Shindig! commented: "For an album composed and recorded while Lea undertook a psychology course, what could have been an indulgent album, full of introspective navel-gazing, is actually a blast. Despite the preoccupation with self-exploration the album is full of brash and ballsy songs, with hooks and killer choruses aplenty. It seems the man cannot help writing belting pop-rock tunes, and can also knock out a pretty decent piano ballad ("Smile of Elvis")." Speaking of the 2002 Robin live disc, the review added: "Tearing through an incendiary covers-heavy set, the self-confessed "miserable one" from Slade sounds like he's having fun. Revelatory and immensely enjoyable." Ray Harper of Total Music said: "...he did record some songs that really deserved a larger audience ("Deadrock UK" could've graced any classic Mott album and "Go Out in Style" is only a Noddy vocal short of prime time Slade). A second live CD addition makes this a good time to check this out." Steven Reid of Fireworks wrote: "Jim Lea was always a superb songwriter and with Therapy, he may [have] delivered his most consistent set of songs ever which is high praise indeed."

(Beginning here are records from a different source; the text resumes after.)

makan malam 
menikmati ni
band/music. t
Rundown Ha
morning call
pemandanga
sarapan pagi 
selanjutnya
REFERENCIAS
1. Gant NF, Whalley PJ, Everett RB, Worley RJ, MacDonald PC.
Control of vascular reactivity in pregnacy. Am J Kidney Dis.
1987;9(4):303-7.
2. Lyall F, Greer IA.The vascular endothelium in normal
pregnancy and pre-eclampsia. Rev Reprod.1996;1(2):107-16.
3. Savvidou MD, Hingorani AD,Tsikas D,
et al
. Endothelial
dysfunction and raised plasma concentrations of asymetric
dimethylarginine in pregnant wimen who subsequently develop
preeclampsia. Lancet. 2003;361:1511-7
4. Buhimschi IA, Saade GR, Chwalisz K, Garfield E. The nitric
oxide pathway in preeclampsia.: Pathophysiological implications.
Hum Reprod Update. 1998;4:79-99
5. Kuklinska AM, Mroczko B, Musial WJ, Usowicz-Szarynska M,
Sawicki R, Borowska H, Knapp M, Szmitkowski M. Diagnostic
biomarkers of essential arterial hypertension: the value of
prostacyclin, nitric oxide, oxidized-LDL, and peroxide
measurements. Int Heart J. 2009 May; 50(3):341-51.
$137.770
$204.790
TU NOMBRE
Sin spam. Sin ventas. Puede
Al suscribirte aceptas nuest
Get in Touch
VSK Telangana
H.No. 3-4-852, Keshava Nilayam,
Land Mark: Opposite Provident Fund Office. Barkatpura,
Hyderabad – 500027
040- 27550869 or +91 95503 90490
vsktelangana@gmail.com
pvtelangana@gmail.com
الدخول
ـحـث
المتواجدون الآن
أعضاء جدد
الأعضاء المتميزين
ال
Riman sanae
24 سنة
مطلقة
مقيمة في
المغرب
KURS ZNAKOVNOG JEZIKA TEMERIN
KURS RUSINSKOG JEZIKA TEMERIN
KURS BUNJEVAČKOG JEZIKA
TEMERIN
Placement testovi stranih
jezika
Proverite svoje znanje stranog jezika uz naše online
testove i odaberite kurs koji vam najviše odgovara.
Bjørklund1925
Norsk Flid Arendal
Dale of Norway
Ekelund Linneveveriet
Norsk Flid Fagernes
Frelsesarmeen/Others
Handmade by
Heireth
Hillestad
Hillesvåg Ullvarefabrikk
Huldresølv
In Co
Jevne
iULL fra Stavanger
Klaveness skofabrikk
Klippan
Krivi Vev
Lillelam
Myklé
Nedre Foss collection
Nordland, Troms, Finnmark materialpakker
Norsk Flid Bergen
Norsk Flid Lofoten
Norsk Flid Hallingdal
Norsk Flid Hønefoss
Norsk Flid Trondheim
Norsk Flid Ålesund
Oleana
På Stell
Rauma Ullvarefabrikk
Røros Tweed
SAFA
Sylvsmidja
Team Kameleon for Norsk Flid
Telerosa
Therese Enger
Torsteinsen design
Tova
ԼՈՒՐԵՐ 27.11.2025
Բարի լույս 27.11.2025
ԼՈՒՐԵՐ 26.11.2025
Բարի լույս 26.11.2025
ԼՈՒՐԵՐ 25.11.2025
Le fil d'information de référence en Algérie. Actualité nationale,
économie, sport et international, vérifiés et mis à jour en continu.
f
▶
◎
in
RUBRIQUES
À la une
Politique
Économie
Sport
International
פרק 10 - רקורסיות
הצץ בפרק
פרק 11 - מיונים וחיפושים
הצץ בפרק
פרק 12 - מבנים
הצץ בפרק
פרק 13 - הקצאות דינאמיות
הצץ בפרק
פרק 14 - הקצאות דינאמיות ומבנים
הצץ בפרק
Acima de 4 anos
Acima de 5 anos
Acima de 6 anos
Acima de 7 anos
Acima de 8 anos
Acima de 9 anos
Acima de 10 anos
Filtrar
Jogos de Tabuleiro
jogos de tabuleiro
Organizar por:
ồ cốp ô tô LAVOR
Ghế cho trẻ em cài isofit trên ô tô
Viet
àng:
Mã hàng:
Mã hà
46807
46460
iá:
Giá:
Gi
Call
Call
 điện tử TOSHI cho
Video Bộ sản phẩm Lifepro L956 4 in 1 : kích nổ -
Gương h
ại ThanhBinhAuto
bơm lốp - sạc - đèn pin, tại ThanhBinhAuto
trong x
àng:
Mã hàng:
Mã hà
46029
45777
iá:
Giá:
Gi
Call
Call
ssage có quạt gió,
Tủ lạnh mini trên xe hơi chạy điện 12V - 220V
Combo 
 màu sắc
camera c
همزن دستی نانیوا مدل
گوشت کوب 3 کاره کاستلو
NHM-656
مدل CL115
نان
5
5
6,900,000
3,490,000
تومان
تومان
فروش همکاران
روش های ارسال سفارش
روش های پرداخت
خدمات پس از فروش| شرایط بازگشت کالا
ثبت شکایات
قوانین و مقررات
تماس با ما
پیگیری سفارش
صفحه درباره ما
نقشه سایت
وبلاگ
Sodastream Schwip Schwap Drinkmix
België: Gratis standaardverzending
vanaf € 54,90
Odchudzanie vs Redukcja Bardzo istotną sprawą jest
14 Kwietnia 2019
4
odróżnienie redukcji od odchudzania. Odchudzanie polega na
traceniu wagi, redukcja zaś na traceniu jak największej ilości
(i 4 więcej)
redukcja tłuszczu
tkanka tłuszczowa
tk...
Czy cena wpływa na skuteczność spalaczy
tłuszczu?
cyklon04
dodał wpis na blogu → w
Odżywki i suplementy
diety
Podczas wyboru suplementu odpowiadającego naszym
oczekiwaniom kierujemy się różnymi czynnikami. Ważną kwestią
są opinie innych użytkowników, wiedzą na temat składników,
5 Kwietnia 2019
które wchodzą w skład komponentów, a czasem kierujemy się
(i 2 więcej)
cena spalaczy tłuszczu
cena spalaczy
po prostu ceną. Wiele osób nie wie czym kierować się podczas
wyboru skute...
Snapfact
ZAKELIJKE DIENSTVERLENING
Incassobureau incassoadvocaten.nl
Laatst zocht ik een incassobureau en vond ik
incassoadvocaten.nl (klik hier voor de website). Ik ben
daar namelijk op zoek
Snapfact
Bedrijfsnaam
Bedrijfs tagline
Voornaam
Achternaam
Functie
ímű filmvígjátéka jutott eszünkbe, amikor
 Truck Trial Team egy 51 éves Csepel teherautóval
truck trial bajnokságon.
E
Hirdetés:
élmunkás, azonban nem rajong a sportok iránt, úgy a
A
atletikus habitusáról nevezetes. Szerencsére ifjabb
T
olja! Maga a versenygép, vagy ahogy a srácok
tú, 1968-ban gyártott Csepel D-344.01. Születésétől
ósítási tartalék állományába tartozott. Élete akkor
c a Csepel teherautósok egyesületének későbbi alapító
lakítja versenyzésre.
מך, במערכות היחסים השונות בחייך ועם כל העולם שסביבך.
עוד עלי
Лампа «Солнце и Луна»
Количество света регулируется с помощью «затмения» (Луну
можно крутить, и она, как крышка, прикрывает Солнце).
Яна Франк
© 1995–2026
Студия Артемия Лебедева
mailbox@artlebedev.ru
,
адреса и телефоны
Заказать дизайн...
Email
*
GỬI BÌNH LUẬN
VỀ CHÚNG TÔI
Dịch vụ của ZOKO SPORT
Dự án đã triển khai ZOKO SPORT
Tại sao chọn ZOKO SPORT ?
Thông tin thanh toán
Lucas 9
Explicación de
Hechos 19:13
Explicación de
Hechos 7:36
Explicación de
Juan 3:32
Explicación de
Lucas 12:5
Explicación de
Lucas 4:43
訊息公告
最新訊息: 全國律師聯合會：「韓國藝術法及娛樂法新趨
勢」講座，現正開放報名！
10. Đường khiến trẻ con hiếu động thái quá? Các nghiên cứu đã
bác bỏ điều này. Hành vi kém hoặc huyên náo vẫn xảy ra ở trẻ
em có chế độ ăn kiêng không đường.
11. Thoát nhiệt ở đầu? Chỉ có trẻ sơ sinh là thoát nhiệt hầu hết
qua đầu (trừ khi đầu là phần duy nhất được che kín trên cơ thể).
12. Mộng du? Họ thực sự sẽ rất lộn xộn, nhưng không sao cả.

Ian Abrahams of R2 (Rock'n'Reel) commented: "Don't expect something in line with Slade. This gorgeous album, luscious in sound and beautifully written and played has a resonance and depth to it. It's such an immediately likeable work, songs with memorable hooks, layered with great instrumentation and inhabited by haunting and heartfelt lyrics. Its great frustration is that it's a one-off, that since its original website release there's not been anything else. You'll want more." Jim Stewart of Beat said: "When I was about to listen to Therapy, I had no real expectations, just a hope that it didn't try to recreate too much of the sound of the old band, and fortunately it doesn't. In fact it's a good listen, with the 'Live' bonus disc brilliant. An interesting package of solid productions, plus a great live set, what more could you want."

Professional ratings
Review scores
| Source | Rating |
| Beat | favourable |
| Classic Rock |  |
| Fireworks | favourable |
| Lancashire Telegraph | favourable |
| R2 (Rock'n'Reel) |  |
| Shindig! |  |
| Total Music |  |

==Personnel==
- Jim Lea - vocals, all musical instruments (except where noted), strings
- Mark Viner Stuart - recording, mixing engineer, drumage, extra percussion
- Trevor Hallesy - recording and mixing on "Universe", additional engineering
- Paul Hodson - pre-production
- John Astley - mastering
- Heidi Bowdler - French Horns
- Vicky Adams - Oboes
- Rob Adams - Trumpet
- Andrew Kosinkski - extra violin on "Heaven Can Wait"
- Graham Carter - all Cellos
- Tony Clarkin - singalong assistance on "The Valley of the Kings"
- Paul Hudson - backing vocals on "Big Family" and "Time and Emotion"
- Andrew Sadowski - drums on "Deadrock U.K."